## Exercise requirements
Set down exactly the lines below, starting at the one that contains "X113911Y191993D01*" and ending at the one that contains "X113911D01*", with both of those lines included and nothing else.

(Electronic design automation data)
————
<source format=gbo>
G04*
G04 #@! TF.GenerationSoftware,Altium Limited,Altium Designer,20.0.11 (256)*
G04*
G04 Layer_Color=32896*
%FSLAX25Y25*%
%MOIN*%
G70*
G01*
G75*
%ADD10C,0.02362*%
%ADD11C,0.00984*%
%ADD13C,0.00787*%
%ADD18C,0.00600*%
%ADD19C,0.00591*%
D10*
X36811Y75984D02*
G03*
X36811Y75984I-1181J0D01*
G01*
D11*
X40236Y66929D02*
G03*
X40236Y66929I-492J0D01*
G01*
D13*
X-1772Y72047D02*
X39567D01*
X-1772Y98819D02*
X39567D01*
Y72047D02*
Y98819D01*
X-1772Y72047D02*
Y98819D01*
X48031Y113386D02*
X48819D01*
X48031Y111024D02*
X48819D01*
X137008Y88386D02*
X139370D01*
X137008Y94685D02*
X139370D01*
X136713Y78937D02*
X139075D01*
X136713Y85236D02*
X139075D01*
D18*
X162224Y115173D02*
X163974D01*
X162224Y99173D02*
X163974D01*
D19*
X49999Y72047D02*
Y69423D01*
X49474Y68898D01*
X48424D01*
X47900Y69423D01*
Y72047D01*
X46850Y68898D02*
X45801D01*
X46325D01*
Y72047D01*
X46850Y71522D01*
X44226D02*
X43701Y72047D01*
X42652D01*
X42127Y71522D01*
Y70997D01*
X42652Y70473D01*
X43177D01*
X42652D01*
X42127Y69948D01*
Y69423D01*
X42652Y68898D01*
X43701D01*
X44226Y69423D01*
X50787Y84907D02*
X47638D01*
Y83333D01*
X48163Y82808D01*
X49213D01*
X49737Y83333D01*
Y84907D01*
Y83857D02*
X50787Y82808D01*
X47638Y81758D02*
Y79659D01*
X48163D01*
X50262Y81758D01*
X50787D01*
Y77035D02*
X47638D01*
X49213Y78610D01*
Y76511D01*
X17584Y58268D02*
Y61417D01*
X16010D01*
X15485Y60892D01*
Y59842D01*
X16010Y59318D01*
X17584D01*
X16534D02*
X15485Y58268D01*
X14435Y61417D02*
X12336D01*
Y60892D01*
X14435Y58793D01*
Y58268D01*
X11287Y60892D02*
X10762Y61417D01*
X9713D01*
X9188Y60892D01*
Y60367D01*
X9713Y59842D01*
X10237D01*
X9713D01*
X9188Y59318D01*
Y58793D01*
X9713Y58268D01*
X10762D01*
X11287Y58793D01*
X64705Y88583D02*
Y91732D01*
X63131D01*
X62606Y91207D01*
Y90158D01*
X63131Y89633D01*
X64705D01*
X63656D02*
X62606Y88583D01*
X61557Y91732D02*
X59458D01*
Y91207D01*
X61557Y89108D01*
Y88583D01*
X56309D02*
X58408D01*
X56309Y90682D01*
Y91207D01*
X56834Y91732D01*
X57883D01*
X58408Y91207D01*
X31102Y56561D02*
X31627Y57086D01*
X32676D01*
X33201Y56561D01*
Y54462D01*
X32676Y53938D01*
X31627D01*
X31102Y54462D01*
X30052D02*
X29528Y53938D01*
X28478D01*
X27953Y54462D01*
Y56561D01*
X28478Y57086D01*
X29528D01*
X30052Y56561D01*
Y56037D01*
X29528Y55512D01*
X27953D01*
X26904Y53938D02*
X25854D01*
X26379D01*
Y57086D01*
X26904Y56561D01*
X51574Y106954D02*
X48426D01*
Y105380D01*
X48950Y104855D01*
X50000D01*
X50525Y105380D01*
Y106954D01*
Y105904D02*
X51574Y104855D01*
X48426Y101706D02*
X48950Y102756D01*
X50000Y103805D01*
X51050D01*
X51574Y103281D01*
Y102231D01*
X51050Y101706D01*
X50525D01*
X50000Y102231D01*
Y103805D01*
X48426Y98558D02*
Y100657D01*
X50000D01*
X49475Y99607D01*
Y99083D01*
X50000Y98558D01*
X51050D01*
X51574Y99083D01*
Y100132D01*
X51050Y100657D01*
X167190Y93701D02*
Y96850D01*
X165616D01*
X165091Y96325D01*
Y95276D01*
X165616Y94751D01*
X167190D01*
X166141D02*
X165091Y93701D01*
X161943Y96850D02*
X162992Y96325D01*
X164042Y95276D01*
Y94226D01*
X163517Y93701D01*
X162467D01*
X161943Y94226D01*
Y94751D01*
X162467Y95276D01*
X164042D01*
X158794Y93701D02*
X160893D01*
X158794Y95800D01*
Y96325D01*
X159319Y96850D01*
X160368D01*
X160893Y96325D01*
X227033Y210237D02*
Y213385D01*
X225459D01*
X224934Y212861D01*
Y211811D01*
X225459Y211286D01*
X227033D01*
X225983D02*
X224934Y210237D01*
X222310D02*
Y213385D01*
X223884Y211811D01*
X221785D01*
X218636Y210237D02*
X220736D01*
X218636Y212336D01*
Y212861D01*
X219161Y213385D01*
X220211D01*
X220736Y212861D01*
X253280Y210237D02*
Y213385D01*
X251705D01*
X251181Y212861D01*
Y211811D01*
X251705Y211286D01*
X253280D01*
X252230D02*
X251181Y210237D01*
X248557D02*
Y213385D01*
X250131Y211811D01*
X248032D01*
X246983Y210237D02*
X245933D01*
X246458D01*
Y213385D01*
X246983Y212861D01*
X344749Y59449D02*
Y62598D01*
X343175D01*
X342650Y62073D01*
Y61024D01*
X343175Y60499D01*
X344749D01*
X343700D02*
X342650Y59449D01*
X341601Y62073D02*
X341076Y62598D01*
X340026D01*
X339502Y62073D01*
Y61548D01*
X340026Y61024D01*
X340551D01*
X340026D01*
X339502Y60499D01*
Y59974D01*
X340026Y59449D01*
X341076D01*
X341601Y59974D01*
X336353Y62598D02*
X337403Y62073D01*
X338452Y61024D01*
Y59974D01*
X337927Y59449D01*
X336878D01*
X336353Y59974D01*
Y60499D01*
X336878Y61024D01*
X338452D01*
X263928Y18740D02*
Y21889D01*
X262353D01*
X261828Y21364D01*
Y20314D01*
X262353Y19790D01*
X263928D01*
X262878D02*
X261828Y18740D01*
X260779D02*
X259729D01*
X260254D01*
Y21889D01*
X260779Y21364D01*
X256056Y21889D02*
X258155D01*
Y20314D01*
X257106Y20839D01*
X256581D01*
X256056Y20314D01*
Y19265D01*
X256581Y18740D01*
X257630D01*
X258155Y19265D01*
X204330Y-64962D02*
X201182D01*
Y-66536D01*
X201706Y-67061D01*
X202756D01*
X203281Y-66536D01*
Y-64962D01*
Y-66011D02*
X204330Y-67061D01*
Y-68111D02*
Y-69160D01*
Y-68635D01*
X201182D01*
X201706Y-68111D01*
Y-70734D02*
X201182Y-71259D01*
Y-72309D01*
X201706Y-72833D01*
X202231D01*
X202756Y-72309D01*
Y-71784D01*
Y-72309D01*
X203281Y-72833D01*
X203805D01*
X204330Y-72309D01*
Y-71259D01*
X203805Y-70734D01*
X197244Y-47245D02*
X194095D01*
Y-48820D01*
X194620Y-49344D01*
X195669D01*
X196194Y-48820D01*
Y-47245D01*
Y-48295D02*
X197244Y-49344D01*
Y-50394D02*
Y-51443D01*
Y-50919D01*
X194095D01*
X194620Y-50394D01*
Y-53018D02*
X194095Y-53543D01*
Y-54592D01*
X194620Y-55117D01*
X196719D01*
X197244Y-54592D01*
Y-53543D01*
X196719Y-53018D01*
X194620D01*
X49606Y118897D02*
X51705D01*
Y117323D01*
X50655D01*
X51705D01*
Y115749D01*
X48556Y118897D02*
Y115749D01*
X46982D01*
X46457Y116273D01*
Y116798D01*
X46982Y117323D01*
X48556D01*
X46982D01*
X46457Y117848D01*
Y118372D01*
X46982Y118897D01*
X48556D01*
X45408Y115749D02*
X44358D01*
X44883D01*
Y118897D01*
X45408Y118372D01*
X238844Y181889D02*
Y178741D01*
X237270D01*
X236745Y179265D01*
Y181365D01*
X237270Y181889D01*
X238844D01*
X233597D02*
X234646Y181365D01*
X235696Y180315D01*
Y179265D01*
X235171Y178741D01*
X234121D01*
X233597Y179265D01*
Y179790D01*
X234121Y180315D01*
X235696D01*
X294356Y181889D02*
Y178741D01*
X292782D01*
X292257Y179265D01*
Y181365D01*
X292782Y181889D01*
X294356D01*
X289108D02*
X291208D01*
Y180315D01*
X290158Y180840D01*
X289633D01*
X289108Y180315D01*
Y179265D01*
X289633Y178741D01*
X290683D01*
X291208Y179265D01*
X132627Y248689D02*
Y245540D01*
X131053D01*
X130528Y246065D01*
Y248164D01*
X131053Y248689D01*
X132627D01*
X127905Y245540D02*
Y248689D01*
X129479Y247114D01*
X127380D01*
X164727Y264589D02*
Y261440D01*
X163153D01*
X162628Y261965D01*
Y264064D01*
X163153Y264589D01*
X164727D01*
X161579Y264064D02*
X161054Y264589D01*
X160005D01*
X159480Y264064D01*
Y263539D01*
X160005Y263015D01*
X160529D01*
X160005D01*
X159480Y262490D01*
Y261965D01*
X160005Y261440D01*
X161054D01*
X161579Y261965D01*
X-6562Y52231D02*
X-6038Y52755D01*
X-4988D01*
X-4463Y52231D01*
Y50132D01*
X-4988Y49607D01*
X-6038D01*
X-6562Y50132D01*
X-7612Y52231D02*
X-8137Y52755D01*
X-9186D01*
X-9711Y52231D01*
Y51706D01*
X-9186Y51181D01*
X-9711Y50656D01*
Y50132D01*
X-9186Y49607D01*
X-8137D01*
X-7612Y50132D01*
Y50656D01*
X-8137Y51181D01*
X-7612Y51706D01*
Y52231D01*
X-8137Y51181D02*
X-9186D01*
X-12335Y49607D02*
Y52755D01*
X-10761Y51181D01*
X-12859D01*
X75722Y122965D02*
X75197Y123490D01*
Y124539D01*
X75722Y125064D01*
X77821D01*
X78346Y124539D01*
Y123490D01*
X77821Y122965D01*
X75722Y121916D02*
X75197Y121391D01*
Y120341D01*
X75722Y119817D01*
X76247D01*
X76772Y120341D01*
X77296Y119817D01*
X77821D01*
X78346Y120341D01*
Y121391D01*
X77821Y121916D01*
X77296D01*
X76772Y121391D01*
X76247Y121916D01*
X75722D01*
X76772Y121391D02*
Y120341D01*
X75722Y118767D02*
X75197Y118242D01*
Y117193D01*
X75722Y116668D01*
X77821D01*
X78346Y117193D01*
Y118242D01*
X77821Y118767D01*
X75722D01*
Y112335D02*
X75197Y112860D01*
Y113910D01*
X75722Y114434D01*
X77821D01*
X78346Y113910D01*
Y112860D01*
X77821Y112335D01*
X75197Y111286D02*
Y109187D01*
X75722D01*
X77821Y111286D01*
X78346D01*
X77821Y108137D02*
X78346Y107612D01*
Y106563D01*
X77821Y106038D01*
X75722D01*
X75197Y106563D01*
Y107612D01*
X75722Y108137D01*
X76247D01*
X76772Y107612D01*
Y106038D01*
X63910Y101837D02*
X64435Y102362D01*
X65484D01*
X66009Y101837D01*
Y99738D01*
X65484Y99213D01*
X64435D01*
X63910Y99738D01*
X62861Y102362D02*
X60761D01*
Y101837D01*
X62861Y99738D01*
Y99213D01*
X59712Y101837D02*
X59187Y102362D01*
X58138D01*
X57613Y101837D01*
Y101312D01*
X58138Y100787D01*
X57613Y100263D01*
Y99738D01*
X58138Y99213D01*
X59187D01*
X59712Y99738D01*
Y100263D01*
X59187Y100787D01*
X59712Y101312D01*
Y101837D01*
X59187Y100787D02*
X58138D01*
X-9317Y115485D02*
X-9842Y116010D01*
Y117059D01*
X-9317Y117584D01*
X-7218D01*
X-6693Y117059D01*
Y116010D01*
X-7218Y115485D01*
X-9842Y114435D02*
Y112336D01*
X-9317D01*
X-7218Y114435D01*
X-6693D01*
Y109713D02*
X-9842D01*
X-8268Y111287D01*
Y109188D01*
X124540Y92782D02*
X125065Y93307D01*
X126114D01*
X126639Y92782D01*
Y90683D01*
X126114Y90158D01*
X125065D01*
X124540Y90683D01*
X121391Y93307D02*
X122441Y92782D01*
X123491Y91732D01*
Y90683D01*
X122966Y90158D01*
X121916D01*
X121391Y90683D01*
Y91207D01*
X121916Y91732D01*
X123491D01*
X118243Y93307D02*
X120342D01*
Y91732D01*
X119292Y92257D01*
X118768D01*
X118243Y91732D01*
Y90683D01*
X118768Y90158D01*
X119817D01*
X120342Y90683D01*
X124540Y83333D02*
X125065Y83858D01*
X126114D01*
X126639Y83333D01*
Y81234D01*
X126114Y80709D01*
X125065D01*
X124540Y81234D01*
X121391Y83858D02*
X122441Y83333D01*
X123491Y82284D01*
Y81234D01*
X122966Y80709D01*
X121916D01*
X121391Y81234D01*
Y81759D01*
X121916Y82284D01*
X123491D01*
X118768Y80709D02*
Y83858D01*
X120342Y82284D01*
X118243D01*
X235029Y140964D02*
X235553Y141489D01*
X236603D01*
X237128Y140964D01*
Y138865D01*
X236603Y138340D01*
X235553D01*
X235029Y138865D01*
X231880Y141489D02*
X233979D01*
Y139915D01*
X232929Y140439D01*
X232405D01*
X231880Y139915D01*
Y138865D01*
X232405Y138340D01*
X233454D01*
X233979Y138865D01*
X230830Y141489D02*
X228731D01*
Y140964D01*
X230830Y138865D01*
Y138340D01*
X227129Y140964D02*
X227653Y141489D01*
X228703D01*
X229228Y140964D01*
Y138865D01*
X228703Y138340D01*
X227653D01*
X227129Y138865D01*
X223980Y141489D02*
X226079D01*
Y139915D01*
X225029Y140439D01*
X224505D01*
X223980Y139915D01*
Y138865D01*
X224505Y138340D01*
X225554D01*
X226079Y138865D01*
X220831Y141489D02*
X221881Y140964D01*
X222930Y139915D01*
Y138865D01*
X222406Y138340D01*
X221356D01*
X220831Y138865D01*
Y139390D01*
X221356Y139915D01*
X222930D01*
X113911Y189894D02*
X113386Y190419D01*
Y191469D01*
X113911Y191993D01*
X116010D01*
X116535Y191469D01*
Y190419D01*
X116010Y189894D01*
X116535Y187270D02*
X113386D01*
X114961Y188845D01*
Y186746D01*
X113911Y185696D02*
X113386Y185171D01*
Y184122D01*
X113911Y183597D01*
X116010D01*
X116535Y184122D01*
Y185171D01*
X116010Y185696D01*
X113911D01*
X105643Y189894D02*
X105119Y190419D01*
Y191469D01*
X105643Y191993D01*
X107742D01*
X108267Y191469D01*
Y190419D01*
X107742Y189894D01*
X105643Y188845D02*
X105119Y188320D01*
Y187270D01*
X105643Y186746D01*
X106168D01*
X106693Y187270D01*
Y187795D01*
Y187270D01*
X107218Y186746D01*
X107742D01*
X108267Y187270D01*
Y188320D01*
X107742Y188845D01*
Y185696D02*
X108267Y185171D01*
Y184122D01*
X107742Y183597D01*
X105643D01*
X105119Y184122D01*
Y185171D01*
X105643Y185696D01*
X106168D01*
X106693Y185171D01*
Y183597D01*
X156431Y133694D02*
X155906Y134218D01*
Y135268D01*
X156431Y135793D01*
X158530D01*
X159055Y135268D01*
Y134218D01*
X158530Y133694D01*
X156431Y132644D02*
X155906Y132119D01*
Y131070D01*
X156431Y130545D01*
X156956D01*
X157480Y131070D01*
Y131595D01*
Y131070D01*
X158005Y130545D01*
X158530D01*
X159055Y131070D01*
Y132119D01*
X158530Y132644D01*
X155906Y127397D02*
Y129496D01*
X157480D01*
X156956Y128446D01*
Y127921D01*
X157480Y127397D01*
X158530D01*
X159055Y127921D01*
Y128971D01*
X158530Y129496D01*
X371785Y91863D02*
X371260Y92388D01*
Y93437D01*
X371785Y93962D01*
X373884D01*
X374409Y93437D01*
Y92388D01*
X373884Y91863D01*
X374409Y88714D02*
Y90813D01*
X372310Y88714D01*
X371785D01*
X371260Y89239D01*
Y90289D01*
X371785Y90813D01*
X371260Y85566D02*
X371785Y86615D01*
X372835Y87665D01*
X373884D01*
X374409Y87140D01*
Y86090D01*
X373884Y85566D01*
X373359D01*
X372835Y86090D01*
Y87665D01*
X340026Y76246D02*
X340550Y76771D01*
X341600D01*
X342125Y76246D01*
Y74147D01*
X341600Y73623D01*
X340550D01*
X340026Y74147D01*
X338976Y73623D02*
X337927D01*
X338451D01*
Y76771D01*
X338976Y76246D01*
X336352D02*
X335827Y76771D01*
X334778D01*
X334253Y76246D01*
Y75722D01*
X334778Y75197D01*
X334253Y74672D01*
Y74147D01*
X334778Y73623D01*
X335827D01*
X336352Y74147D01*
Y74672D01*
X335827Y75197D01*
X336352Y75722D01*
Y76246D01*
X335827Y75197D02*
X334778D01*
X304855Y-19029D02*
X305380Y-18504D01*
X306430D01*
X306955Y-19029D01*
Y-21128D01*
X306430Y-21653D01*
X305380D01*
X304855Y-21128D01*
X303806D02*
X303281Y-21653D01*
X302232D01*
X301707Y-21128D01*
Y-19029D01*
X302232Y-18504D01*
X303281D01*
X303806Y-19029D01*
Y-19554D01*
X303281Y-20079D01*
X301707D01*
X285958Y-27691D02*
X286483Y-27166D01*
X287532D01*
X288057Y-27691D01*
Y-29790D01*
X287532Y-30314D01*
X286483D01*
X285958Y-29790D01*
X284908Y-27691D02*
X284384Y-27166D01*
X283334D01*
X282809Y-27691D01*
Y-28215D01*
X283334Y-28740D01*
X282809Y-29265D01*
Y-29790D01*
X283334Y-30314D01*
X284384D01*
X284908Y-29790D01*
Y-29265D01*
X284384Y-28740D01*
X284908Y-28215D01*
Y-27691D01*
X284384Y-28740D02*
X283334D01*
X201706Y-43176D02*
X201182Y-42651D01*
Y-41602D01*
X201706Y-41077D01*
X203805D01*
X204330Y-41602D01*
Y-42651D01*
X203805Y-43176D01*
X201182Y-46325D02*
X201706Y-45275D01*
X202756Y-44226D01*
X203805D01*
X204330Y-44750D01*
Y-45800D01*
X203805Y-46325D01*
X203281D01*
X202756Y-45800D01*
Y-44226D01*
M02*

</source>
————
## Exercise solution
X113911Y191993D01*
X116010D01*
X116535Y191469D01*
Y190419D01*
X116010Y189894D01*
X116535Y187270D02*
X113386D01*
X114961Y188845D01*
Y186746D01*
X113911Y185696D02*
X113386Y185171D01*
Y184122D01*
X113911Y183597D01*
X116010D01*
X116535Y184122D01*
Y185171D01*
X116010Y185696D01*
X113911D01*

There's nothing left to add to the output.